■ **What this task involves**: Convert the lines below into a Markdown table with a Row column for the row number and a Line column for the text of each line. Omit blank lines.

■ **Data for this task**:
* * * *

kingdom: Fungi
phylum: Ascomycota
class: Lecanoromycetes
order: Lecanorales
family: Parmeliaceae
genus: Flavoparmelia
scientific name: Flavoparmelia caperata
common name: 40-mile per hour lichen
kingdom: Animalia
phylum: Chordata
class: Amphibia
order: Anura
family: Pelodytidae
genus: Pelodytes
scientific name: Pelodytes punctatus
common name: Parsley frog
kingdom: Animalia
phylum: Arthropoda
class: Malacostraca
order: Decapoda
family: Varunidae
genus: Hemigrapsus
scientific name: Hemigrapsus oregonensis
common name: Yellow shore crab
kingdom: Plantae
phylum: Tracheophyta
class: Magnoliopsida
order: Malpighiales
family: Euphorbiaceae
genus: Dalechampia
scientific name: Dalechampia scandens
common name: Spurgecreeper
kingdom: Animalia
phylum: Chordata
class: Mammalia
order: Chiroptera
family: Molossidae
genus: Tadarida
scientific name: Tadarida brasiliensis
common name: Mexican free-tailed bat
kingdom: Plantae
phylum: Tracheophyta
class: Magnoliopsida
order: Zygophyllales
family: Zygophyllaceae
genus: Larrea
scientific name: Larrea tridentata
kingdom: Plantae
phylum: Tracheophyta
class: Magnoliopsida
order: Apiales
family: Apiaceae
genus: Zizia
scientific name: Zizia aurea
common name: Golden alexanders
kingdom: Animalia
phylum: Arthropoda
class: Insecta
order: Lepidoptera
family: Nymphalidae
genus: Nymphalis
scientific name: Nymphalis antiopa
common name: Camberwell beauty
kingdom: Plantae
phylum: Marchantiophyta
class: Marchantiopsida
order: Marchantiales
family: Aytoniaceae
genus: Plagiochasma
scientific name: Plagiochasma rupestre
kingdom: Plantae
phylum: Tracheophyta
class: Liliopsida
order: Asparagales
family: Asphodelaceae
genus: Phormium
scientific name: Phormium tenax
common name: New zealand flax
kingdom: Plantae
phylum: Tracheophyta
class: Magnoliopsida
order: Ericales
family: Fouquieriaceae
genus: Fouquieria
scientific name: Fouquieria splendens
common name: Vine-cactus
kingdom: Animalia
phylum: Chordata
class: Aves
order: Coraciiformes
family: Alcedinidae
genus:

* * * *

■ **Written answer**:
| Row | Line |
|---|---|
| 1 | kingdom: Fungi |
| 2 | phylum: Ascomycota |
| 3 | class: Lecanoromycetes |
| 4 | order: Lecanorales |
| 5 | family: Parmeliaceae |
| 6 | genus: Flavoparmelia |
| 7 | scientific name: Flavoparmelia caperata |
| 8 | common name: 40-mile per hour lichen |
| 9 | kingdom: Animalia |
| 10 | phylum: Chordata |
| 11 | class: Amphibia |
| 12 | order: Anura |
| 13 | family: Pelodytidae |
| 14 | genus: Pelodytes |
| 15 | scientific name: Pelodytes punctatus |
| 16 | common name: Parsley frog |
| 17 | kingdom: Animalia |
| 18 | phylum: Arthropoda |
| 19 | class: Malacostraca |
| 20 | order: Decapoda |
| 21 | family: Varunidae |
| 22 | genus: Hemigrapsus |
| 23 | scientific name: Hemigrapsus oregonensis |
| 24 | common name: Yellow shore crab |
| 25 | kingdom: Plantae |
| 26 | phylum: Tracheophyta |
| 27 | class: Magnoliopsida |
| 28 | order: Malpighiales |
| 29 | family: Euphorbiaceae |
| 30 | genus: Dalechampia |
| 31 | scientific name: Dalechampia scandens |
| 32 | common name: Spurgecreeper |
| 33 | kingdom: Animalia |
| 34 | phylum: Chordata |
| 35 | class: Mammalia |
| 36 | order: Chiroptera |
| 37 | family: Molossidae |
| 38 | genus: Tadarida |
| 39 | scientific name: Tadarida brasiliensis |
| 40 | common name: Mexican free-tailed bat |
| 41 | kingdom: Plantae |
| 42 | phylum: Tracheophyta |
| 43 | class: Magnoliopsida |
| 44 | order: Zygophyllales |
| 45 | family: Zygophyllaceae |
| 46 | genus: Larrea |
| 47 | scientific name: Larrea tridentata |
| 48 | kingdom: Plantae |
| 49 | phylum: Tracheophyta |
| 50 | class: Magnoliopsida |
| 51 | order: Apiales |
| 52 | family: Apiaceae |
| 53 | genus: Zizia |
| 54 | scientific name: Zizia aurea |
| 55 | common name: Golden alexanders |
| 56 | kingdom: Animalia |
| 57 | phylum: Arthropoda |
| 58 | class: Insecta |
| 59 | order: Lepidoptera |
| 60 | family: Nymphalidae |
| 61 | genus: Nymphalis |
| 62 | scientific name: Nymphalis antiopa |
| 63 | common name: Camberwell beauty |
| 64 | kingdom: Plantae |
| 65 | phylum: Marchantiophyta |
| 66 | class: Marchantiopsida |
| 67 | order: Marchantiales |
| 68 | family: Aytoniaceae |
| 69 | genus: Plagiochasma |
| 70 | scientific name: Plagiochasma rupestre |
| 71 | kingdom: Plantae |
| 72 | phylum: Tracheophyta |
| 73 | class: Liliopsida |
| 74 | order: Asparagales |
| 75 | family: Asphodelaceae |
| 76 | genus: Phormium |
| 77 | scientific name: Phormium tenax |
| 78 | common name: New zealand flax |
| 79 | kingdom: Plantae |
| 80 | phylum: Tracheophyta |
| 81 | class: Magnoliopsida |
| 82 | order: Ericales |
| 83 | family: Fouquieriaceae |
| 84 | genus: Fouquieria |
| 85 | scientific name: Fouquieria splendens |
| 86 | common name: Vine-cactus |
| 87 | kingdom: Animalia |
| 88 | phylum: Chordata |
| 89 | class: Aves |
| 90 | order: Coraciiformes |
| 91 | family: Alcedinidae |
| 92 | genus: |